**DESCRIPTION OF THE TASK**
Give again, word for word, each line below starting at the one that contains "Subject: FW: Tentative" and ending at the one that contains "We plan on discussing".

☆ ☆ ☆ ☆ ☆ ☆ ☆

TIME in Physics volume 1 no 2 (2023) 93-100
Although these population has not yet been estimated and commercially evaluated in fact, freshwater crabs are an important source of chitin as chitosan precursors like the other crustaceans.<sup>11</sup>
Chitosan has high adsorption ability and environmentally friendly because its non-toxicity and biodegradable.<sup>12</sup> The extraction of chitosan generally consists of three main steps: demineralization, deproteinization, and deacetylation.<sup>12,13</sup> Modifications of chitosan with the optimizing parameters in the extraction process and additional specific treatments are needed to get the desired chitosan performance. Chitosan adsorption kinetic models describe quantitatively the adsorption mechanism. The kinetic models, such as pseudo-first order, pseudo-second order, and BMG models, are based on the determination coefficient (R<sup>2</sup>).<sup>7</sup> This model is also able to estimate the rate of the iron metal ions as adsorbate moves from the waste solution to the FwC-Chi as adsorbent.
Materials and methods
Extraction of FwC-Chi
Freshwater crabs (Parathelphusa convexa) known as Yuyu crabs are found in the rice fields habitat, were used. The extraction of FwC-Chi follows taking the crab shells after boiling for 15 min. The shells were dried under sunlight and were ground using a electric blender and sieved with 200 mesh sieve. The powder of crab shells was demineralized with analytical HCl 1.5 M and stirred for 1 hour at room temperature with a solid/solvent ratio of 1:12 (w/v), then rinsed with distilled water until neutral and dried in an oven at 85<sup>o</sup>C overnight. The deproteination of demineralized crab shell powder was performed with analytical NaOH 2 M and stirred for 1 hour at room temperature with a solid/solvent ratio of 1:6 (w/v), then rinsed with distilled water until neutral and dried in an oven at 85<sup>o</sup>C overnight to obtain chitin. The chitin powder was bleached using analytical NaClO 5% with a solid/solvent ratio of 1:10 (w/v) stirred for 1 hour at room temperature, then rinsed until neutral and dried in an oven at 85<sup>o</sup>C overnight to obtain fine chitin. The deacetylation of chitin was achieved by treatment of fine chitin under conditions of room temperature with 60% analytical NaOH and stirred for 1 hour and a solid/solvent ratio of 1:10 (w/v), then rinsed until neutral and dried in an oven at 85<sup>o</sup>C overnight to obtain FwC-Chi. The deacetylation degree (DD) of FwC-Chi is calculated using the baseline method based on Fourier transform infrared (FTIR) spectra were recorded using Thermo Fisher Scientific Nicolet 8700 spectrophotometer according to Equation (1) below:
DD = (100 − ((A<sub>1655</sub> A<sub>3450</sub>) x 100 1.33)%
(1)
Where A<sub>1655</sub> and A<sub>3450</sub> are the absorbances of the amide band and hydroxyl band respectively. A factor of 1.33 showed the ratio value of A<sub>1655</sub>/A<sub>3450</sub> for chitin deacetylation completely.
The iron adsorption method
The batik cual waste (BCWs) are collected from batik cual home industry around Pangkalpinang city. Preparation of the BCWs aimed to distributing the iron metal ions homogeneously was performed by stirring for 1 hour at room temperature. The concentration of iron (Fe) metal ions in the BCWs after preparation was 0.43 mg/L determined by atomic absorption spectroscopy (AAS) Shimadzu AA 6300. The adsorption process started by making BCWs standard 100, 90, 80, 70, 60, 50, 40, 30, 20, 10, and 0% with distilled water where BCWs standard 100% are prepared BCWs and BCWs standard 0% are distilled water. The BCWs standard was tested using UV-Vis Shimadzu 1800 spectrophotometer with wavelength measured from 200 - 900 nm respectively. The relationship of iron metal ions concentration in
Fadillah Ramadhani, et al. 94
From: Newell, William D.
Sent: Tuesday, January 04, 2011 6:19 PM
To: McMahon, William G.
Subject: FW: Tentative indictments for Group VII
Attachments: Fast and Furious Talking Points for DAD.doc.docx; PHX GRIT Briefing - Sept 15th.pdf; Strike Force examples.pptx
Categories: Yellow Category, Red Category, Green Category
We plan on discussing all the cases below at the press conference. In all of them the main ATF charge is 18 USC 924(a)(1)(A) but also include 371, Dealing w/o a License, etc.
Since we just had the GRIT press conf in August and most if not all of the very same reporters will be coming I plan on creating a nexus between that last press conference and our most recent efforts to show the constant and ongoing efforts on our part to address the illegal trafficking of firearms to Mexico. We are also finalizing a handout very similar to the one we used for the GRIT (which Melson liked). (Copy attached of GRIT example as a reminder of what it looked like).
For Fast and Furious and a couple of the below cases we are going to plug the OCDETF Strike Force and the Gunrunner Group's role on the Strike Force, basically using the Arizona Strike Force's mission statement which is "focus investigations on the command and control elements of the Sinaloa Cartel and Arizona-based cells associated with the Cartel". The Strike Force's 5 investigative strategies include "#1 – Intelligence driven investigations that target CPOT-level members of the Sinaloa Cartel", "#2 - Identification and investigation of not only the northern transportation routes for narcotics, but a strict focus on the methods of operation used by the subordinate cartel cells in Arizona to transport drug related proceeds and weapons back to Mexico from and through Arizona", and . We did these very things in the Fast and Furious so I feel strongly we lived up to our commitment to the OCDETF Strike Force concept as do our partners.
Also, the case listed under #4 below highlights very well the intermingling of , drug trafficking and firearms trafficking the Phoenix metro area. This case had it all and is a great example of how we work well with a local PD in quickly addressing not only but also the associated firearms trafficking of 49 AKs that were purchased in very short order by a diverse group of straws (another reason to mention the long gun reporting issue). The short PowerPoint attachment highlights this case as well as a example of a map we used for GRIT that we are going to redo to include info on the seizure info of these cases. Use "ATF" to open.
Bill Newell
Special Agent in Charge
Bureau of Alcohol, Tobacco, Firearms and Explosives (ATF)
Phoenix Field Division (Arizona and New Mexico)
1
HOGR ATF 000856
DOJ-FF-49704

☆ ☆ ☆ ☆ ☆ ☆ ☆

**EXERCISE OUTPUT**
Subject: FW: Tentative indictments for Group VII
Attachments: Fast and Furious Talking Points for DAD.doc.docx; PHX GRIT Briefing - Sept 15th.pdf; Strike Force examples.pptx
Categories: Yellow Category, Red Category, Green Category
We plan on discussing all the cases below at the press conference. In all of them the main ATF charge is 18 USC 924(a)(1)(A) but also include 371, Dealing w/o a License, etc.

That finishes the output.